Page excerpt »
════════════════════
The American Kennel Club set the standards by which other kennel clubs could be founded the CKC, for example. But unlike so many other clubs, the American Kennel Club has a long and complicated history of coming together into the organization it is today. Founded in the 1884 as a sort of conglomeration of smaller United States kennel clubs, the AKC began its mission of creating standardized guidelines for 157 breeds and partially recognizing 4 other breeds. With some of the looser standards among breeding and registry organizations, it clear to see why its popularity and its reach have continued to grow.
The History of the AKC
On the day of September 17 in 1884, there were twelve men that met in a room and began to create the American Kennel Club as it is known today. Each of these twelve men represented a different kennel club group that had successfully staged field trials or a dog show, but who wanted to band together with others to create a more useful organization. Without a home base at first, this club often rotated the meeting places into various large cities on the eastern seaboard and began to create its American Kennel Stud Club Book.
As the century drew to a close, the Gazette, a kennel magazine was begun, offering members of the club the chance to see the financial reports of the organization as well as to inform members of other worthwhile news and it is still one of the oldest publications to date.
The Purpose of the AKC
One of the first duties of the American Kennel Club is to maintain its pedigrees that are listed in the registry. This allows the organization the chance to see where champion bloodlines began and where they continued to spread. But one of the more famous duties of the AKC is to promote the annual Westminster Kennel Club Dog Show, an event that is even older than the AKC Itself.
════════════════════
Data extracts »
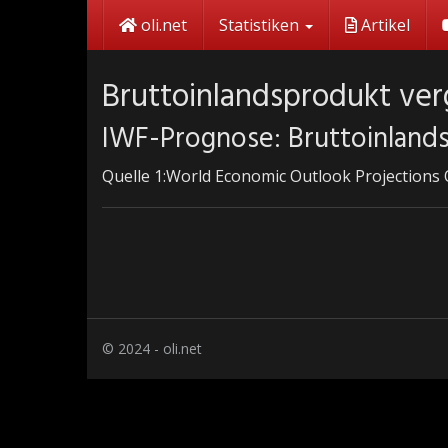
Skip
oli.net
Statistiken
Artikel
to
main
content
Bruttoinlandsprodukt ver
IWF-Prognose: Bruttoinland
Quelle 1:World Economic Outlook Projections
© 2024 - oli.net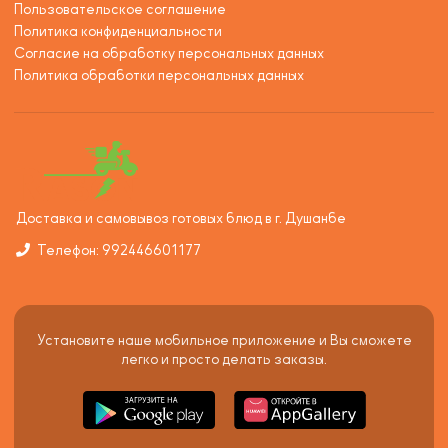
Пользовательское соглашение
Политика конфиденциальности
Согласие на обработку персональных данных
Политика обработки персональных данных
Доставка и самовывоз готовых блюд в г. Душанбе
Телефон: 992446601177
Установите наше мобильное приложение и Вы сможете
легко и просто делать заказы.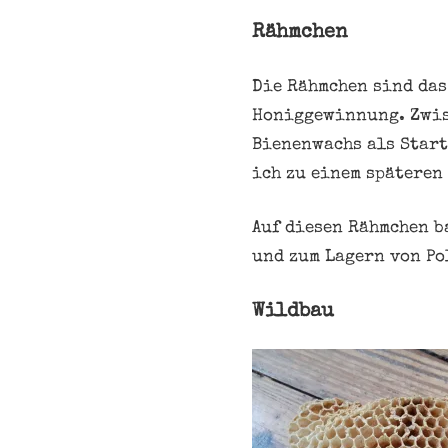
Rähmchen
Die Rähmchen sind das
Honiggewinnung. Zwis
Bienenwachs als Start
ich zu einem späteren
Auf diesen Rähmchen b
und zum Lagern von Po
Wildbau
════════════════════
Tasks and exercises »
**a)** According to the American Kennel Club text, how many men met on September 17, 1884, to begin creating the club?
**b)** From the American Kennel Club text, extract the passage from "As the century" up to and including "the AKC Itself.".
**c)** Continue the American Kennel Club text from where it stops.

Expected outputs »
**a)** Twelve men.

**b)**
As the century drew to a close, the Gazette, a kennel magazine was begun, offering members of the club the chance to see the financial reports of the organization as well as to inform members of other worthwhile news and it is still one of the oldest publications to date.
The Purpose of the AKC
One of the first duties of the American Kennel Club is to maintain its pedigrees that are listed in the registry. This allows the organization the chance to see where champion bloodlines began and where they continued to spread. But one of the more famous duties of the AKC is to promote the annual Westminster Kennel Club Dog Show, an event that is even older than the AKC Itself.

**c)**
While the American Kennel Club is not a part of the International Canine Organization or the Federation Cynologique Internationale, it is clear that their influence is still felt in other countries of the world.
What Makes AKC Different from Other Kennel Clubs
What's interesting about the registration process of the American Kennel Club is that there is no qualification necessary in terms of the health of the dog, meaning that a breeder that is registered may or may not be breeding healthy dogs. At this particular time, breeders can and need to register if they want to sell registered puppies for purebred conformation, shows, or for dog sports.
The lack of health standards for breeding means that, in essence, the American Kennel Club does not require that breeders pay attention to the health of a dog when they are breeding or when they are selling that dog. This is concerning to some dog clubs as it could mean the deterioration of certain bloods lines when they are bred with ill and diseased breeds.
Regardless, the American Kennel Club is interested in spreading the word about the popularity of dogs in the United States and about making sure that all owners get the facts about dog health.